Phases of the process of the invention: The process of the invention is characterised by different phases which refer to different physiological conditions of the bacterial host with respect to its growth and the repression/induction status of the expression construct.

“Growth phase”: The growth phase is initiated by said cultivating said bacterial host in a medium. The growth phase is preferably characterized by conditions under which the promoter driving the expression of the recombinant capsid protein is repressed and the growth phase is terminated with said inducing said promoter with an inducer. The growth phase can be further divided in a “batch phase” and a “feed phase”. Said batch phase is initiated by said cultivating said bacterial host in a medium. The batch phase comprised a “lag phase” during which the bacterial host is not yet growing or growing with a non-exponential rate, typically and preferably a linear rate. The growth phase further comprises an “exponential growth phase” which directly follows the lag phase. No feeding of said culture takes place during the batch phase, thus the exponential growth phase is terminated by the consumption of the substrate by the bacterial host. The growth phase further comprises a “feed phase” which is directly following the batch phase and which is initiated by said feeding of said batch culture with said major carbon source.
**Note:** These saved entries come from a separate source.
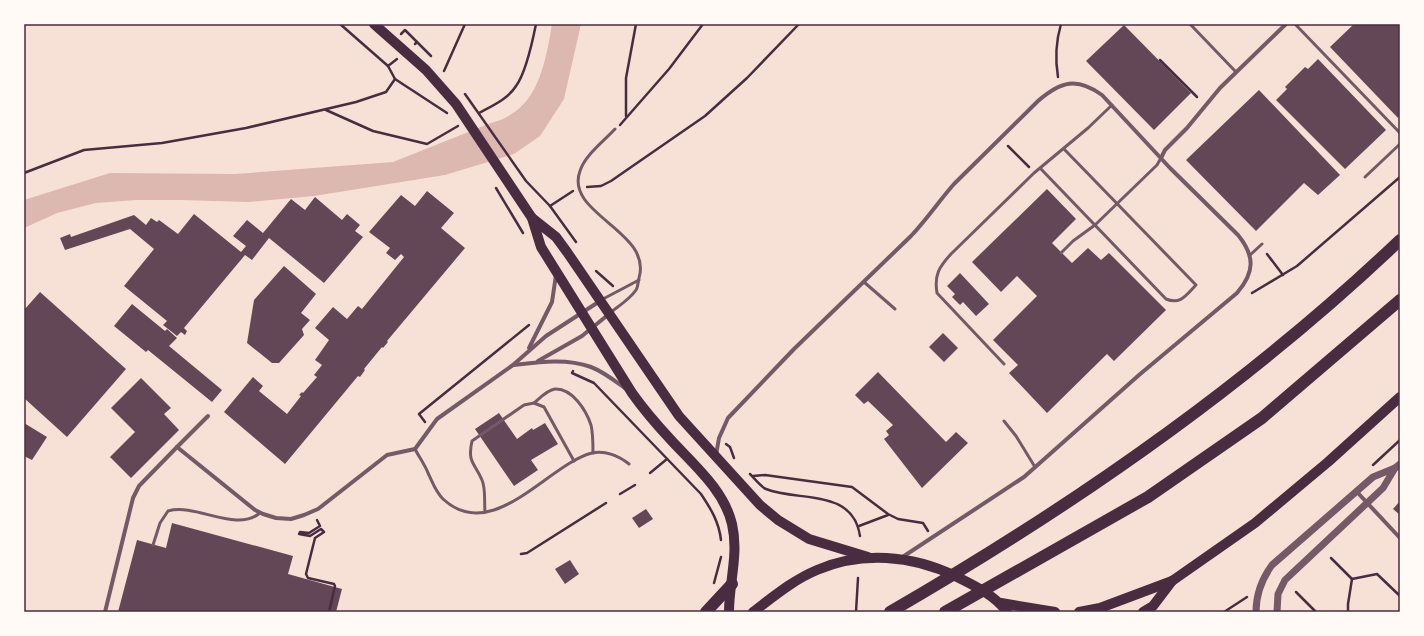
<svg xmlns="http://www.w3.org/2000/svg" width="1424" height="636" font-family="'IBM Plex Serif',serif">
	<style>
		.water { fill: #dcb8b0 }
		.building { fill: #644757 }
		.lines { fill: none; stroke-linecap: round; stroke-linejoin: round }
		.path { stroke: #4a2c40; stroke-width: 2.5 }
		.service { stroke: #755966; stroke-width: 3 }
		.minor { stroke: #755966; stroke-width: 4 }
		.tertiary { stroke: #755966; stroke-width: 7 }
		.primary { stroke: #4a2c40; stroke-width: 10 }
		.motorway { stroke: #4a2c40; stroke-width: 12 }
		.neatline { fill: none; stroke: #4a2c40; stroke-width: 1.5 }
	</style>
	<rect width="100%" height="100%" fill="#f7e1d7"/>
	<path class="water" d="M552 24H581L564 99 540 136 514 154 445 175 314 196 249 202 180 200H136L96 203 57 213 24 228V200L110 173 235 174 393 162 491 123C538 111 545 65 552 24Z"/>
	<g class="building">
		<path d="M1354 24H1400V116L1398 118 1330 47Z"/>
		<path d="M1124 25 1191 93 1154 130 1086 61Z"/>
		<path d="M1318 59 1386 130 1345 169 1276 100 1287 89 1285 87 1305 67 1308 69Z"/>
		<path d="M1259 90 1340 175 1318 195 1304 183 1256 231 1186 160Z"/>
		<path d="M1047 189 1076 219 1052 243 1072 263 1088 248 1101 260 1109 253 1166 310 1114 361 1107 354 1047 413 1009 373 1018 365 993 340 1037 296 1017 276 1001 292 972 262Z"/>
		<path d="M427 191 454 213 441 228 465 248 387 341 388 342 383 348 382 347 364 369 365 370 360 377 358 376 285 464 224 412 253 377 263 386 259 391 287 414 301 396 299 395 302 392 303 393 317 377 314 375 322 365 315 360 329 340 315 328 333 307 347 319 358 306 362 309 404 257 401 254 395 260 386 253 390 248 369 232 401 195 415 206Z"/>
		<path d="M315 197 342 220 347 214 360 225 355 231 363 237 324 283 269 238 252 260 245 255 184 328 187 331 185 335 181 332 177 336 163 325 167 321 124 286 154 249 130 229 65 250 60 238 70 234 71 237 134 215 146 225 151 218 157 222 159 220 178 234 194 214 241 252 246 246 233 236 247 220 263 233 291 199 305 210Z"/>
		<path d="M284 266 316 294 301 313 310 320 302 329 304 335 279 363H272L247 343 254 300Z"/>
		<path d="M960 273 989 304 976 316 963 302 960 305 952 297 955 294 947 286Z"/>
		<path d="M40 292 126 369 67 437 24 398V310Z"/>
		<path d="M132 304 165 331 167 329 177 338 169 346 222 390 212 402 148 350 146 352 114 326Z"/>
		<path d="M943 333 958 348 944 362 929 347Z"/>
		<path d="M878 372 946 442 956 432 968 443 922 488 884 439 889 435 886 431 893 425 868 401 864 404 855 395Z"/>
		<path d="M141 378 171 408 164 414 179 430 131 478 110 457 135 432 111 408Z"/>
		<path d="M499 413 517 439 532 428 533 430 545 423 558 444 531 460 538 470 514 486 475 429Z"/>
		<path d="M24 423 47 437 32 460 24 456Z"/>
		<path d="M1400 501V515L1393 509Z"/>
		<path d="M646 509 653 519 639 528 632 518Z"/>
		<path d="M172 523 293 556 288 574 342 589 336 612H118L137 540 166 548Z"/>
		<path d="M570 560 579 574 565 584 555 569Z"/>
	</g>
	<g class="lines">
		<g class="path">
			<path d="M401 34 405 30 417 42"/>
			<path d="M415 44 417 42 431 56"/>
			<path d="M1160 60 1197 97"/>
			<path d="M388 66 397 59"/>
			<path d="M444 71 465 24"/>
			<path d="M1058 77C1055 59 1056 41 1061 24"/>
			<path d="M395 79 447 113"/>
			<path d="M465 94 526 181 550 206 576 242"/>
			<path d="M326 110 373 131 427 144 458 126"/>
			<path d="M479 113C492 106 508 99 516 86 525 74 533 39 536 24"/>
			<path d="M626 116V78L636 24"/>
			<path d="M620 125 669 69 703 24"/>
			<path d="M1008 146 1029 167"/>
			<path d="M24 173 84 150 162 143 246 128 356 102 386 92 395 79 388 66 340 24"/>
			<path d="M587 187 601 186 611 181 705 116 747 78 799 24"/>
			<path d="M496 188 523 233"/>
			<path d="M550 206 573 191"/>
			<path d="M1267 254 1283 275"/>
			<path d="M596 271 613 286"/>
			<path d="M1252 293 1297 266 1400 177"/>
			<path d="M573 371 572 373 594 383 701 494C711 509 719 522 721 540"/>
			<path d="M425 422 419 414 529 325"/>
			<path d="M726 444 730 447 734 458"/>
			<path d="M1373 465 1400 440"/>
			<path d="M650 473 667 459"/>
			<path d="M750 474C755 479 761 487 766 489 799 502 853 488 860 536"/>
			<path d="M753 476 765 475 852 487 888 514 898 519 923 523 928 531"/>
			<path d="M620 494 635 485"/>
			<path d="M317 520 320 526 309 533 300 532 299 534 310 536 321 529 324 532 315 538 306 574 308 578 334 584 335 586 329 612"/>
			<path d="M859 526 888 515"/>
			<path d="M521 554 527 553 606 503"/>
			<path d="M1331 558 1352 579"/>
			<path d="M1352 579 1377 574 1400 596"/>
			<path d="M714 583 721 557"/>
			<path d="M1296 592 1316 612"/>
			<path d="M856 612 858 578"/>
			<path d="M1224 612 1247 597"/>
			<path d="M1348 612V604L1352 579"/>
		</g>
		<g class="service">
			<path d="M1190 24 1236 72"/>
			<path d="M1295 24 1400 133"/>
			<path d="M1041 169 1166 299C1181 305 1186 295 1196 285L1064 149"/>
			<path d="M1365 177 1400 144"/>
			<path d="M1061 253 1073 241 1095 225 1157 165 1161 158"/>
			<path d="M1250 255 1262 244"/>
			<path d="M864 282 895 309"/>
			<path d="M603 299 639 280"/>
			<path d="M611 312C619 306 630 299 636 290 638 287 638 282 639 278 653 231 564 214 580 171 585 155 604 141 615 129"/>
			<path d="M1004 364 937 293C934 275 939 267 951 254L1034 173 1088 128 1112 105"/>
			<path d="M534 403C540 398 547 390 555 389 572 388 586 410 591 425 593 433 593 444 593 453"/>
			<path d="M1004 421 1016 436 1035 467"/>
			<path d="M415 449C419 457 425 465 428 473 433 483 435 491 443 499 493 545 548 464 592 453 605 450 619 456 629 464"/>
			<path d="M485 512C484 502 486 489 482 480 475 463 467 463 472 441L524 405 534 403 544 407 574 461"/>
			<path d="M153 545 160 523 168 511C197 503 235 533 260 513"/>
		</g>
		<g class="minor">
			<path d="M1161 158 1165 150 1187 128 1220 88 1286 24"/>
			<path d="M529 348 552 302 556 275"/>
			<path d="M538 361 582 336 609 314"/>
			<path d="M514 365C539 362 566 358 591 367 604 372 615 381 626 389"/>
			<path d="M177 447 208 416"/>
			<path d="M716 455 719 438 728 418 794 349 911 236C927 219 939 201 954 184L1038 101C1061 81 1077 77 1102 95L1170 168 1238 235C1255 256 1255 272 1237 293L1139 375 1024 477 901 558"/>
			<path d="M1357 492 1400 538"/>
			<path d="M105 612 133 498 139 486 177 447 255 510 263 514 276 518 291 519 304 515 318 509 387 455 415 449 437 419 513 365 546 336 600 301"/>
		</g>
		<g class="tertiary">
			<path d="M1256 612C1256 594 1261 580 1272 565L1373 477 1395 468"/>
			<path d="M1277 612 1278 594 1285 580 1383 488 1395 468 1400 464"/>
		</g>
		<g class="primary">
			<path d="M374 24 426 70 456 104 532 218 541 247 632 393C644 410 657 425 671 440 694 465 724 490 732 524 739 554 729 582 729 612"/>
			<path d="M532 218 556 237 567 252 679 416 760 505 778 520 809 539 868 557"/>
			<path d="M1001 603 1055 612"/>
			<path d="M753 612C773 597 793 580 817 570 861 551 912 555 955 576 973 585 995 595 1007 612"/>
			<path d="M1079 612 1100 608 1172 581 1255 523 1328 462 1400 397"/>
			<path d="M1143 612 1153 606 1172 581"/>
		</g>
		<g class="motorway">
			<path d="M706 612 732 584"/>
			<path d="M890 612C1072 507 1248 385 1400 240"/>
			<path d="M945 612 1148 497 1262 418 1400 300"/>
		</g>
	</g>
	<rect width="1424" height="636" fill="none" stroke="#fffaf5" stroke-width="50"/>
	<rect x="25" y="25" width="1374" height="586" class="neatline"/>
</svg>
The feed phase is characterised by a growth rate of the bacterial host which is directly dependent on the flow rate of the feed medium containing the major carbon source.

“production phase”: The growth phase is followed by the production phase which is initiated by said inducing said promoter with an inducer, wherein typically and preferably said feeding of said batch culture with said major carbon source is continued.

“Conditions under which the promoter is repressed”: it is to be understood that the repression of a promoter is an equilibrium of formation and dissociation of the repressor-operator complex and that even stringently repressed promoters may show a certain expression rate also in the absence of their inducer. Therefore, as used within the application the term “conditions under which the promoter is repressed” relates to conditions, wherein at the end of the growth phase, i.e. directly before the addition of inducer to the culture, the recombinant capsid protein is expressed to a level which does not exceed a concentration in the medium of 200 mg/l, preferably 150 mg/l, more preferably 100 mg/l, as determined by the HLPC method of Example 17. Most preferably, the concentration of the recombinant protein is below the detection level of said method.

“Inducer”: within the meaning of the in invention the term “inducer” relates to any substance which directly or indirectly interacts with an inducible promoter and thereby facilitates expression from said promoter; for example, inducers of “a promoter inducible by lactose”, such as the lac or tac promoter, are IPTG, lactose and allolactose.

“Coat protein”/“capsid protein”: The term “coat protein” and the interchangeably used term “capsid protein” within this application, refers to a viral protein, preferably a subunit of a natural capsid of a virus, preferably of a RNA bacteriophage, which is capable of being incorporated into a virus capsid or a VLP. For example, the specific gene product of the coat protein gene of RNA bacteriophage Qβ is referred to as “Qβ CP”, whereas the “coat proteins” or “capsid proteins” of bacteriophage Qβ comprise the “Qβ CP” as well as the A1 protein.

“Recombinant capsid protein”: A capsid protein which is synthesised by a recombinant host cell.